Your assignment:
Using "NOTE" as the search string, find the matching lines below and copy them.

Source material:
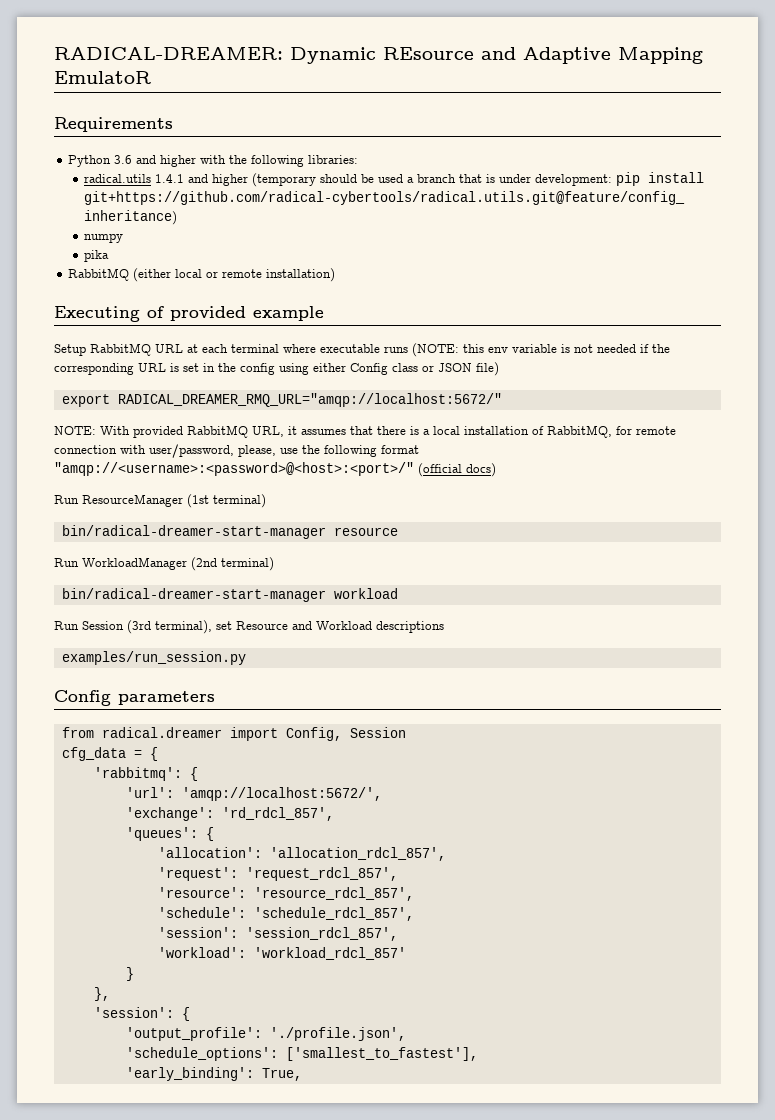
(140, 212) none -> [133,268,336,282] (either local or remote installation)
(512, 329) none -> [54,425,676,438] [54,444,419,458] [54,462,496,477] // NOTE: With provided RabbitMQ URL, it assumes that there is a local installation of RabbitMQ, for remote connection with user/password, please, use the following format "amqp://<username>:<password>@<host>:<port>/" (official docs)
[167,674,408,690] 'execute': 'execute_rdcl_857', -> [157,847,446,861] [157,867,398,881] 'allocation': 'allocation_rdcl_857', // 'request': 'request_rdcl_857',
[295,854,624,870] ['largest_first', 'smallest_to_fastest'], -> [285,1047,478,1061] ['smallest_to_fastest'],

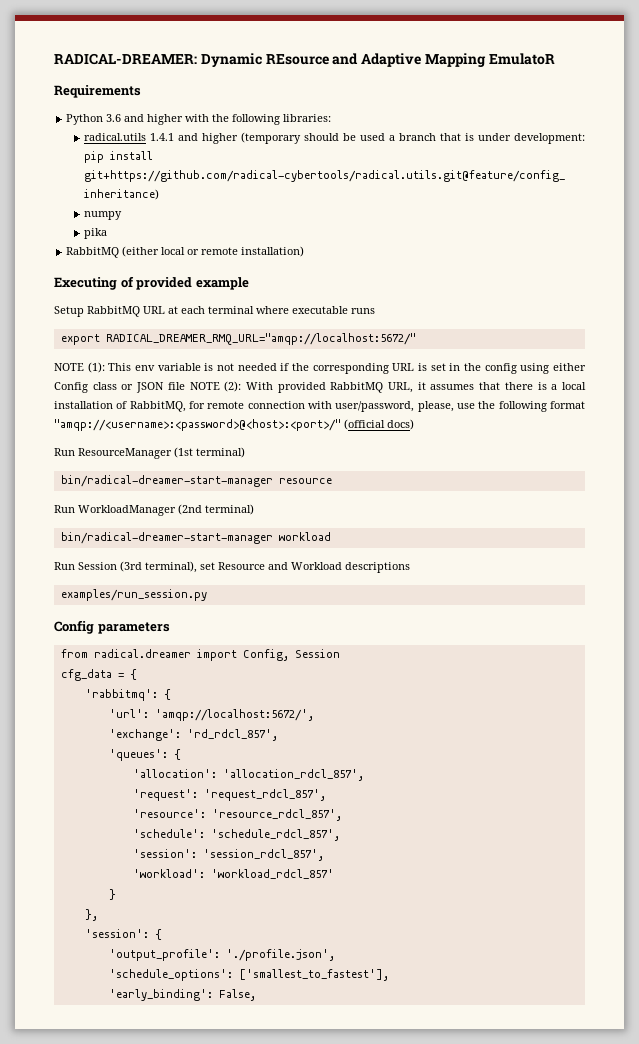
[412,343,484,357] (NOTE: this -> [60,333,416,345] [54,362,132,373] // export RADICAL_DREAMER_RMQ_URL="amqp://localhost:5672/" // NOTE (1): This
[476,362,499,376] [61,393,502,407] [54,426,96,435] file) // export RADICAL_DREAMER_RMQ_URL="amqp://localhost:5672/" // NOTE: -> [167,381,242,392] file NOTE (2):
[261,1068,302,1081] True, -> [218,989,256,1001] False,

Answer below:
(512, 329) none -> [54,425,676,438] [54,444,419,458] [54,462,496,477] // NOTE: With provided RabbitMQ URL, it assumes that there is a local installation of RabbitMQ, for remote connection with user/password, please, use the following format "amqp://<username>:<password>@<host>:<port>/" (official docs)
[412,343,484,357] (NOTE: this -> [60,333,416,345] [54,362,132,373] // export RADICAL_DREAMER_RMQ_URL="amqp://localhost:5672/" // NOTE (1): This
[476,362,499,376] [61,393,502,407] [54,426,96,435] file) // export RADICAL_DREAMER_RMQ_URL="amqp://localhost:5672/" // NOTE: -> [167,381,242,392] file NOTE (2):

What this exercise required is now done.